How we cite our quotes:
I begin to ache for them, for my district, for my woods. A decent woods with sturdy hardwood trees, plentiful food, game that isn't creepy. Rushing streams. Cool breezes. No, cold winds to blow this stifling heat away. I conjure up such a wind in my mind, letting it freeze my cheeks and numb my fingers, and all at once, the piece of metal half buried in the black earth has a name. (20.76)
Katniss' homesickness saves all of their lives here, triggering her knowledge of this special tool and how to use it. If she hadn't been thinking about the peaceful woods and refreshing weather of District 12, she never would have remembered how to use the little piece of metal that enabled her allies to find water when all hope seemed lost.
I look in his [Finnick's] eyes, at his face, and realize he's barely holding back tears. Mags. The least I can do is give him the privacy to mourn her. (22.24)
There's all kinds of love in this book, like the love Finnick has for Mags. Later we find out that Mags was Finnick's mentor, basically his version of Haymitch. Mags once saved Finnick's life, and he couldn't return the favor.
That's when I hear the scream. So full of fear and pain it ices my blood. And so familiar. I drop the spile, forget where I am or what lies ahead, only know I must reach her, protect her. I run wildly in the direction of the voice, heedless of danger, ripping through vines and branches, through anything that keeps me from reaching her.
From reaching my little sister. (23.79-80)

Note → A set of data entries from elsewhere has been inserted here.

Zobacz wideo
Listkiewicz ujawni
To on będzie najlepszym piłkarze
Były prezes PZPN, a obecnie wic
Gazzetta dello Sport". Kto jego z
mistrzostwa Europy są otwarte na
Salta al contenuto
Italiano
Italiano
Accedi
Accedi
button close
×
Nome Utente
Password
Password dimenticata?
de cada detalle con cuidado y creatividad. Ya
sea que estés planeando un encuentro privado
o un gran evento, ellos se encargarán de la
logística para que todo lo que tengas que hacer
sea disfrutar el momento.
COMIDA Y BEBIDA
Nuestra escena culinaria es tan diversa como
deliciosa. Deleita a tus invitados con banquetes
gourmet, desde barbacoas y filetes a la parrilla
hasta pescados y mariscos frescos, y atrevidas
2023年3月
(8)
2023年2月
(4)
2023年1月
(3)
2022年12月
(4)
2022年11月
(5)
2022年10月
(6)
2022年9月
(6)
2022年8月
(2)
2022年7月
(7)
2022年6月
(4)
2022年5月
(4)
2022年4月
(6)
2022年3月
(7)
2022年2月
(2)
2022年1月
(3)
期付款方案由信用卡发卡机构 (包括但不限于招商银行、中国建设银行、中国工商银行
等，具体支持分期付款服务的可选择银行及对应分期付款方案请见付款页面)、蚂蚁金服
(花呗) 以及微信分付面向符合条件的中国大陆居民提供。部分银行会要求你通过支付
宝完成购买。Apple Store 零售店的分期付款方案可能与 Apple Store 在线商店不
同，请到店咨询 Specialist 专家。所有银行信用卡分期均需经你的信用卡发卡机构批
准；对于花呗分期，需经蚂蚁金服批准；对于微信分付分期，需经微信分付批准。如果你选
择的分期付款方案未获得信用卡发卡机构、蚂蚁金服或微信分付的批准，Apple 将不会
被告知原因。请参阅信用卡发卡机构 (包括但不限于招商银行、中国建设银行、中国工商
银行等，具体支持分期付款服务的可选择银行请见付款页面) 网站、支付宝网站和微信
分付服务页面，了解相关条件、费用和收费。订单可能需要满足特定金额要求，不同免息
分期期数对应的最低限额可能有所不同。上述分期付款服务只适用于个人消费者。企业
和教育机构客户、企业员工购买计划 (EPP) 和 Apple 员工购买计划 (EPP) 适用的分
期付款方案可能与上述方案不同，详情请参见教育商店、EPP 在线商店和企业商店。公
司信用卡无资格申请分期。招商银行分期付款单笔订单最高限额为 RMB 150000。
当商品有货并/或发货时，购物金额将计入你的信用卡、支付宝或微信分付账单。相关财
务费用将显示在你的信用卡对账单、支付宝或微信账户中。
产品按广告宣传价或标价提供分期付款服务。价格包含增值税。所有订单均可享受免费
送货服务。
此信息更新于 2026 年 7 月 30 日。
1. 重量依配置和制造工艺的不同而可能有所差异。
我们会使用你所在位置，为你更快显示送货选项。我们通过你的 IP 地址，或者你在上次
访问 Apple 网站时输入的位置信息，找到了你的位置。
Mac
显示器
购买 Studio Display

The whole reason Katniss went into the Games back in book one was to protect her sister. It was Prim's name called at the reaping, not Katniss'. Katniss sacrificed herself for Prim, and here she is doing the same thing all over again, with no thought for herself. At another point in the story, Katniss is ashamed for feeling a gut impulse to save herself. Here she can't even stop for shame or self-protection, she's so focused on getting to Prim.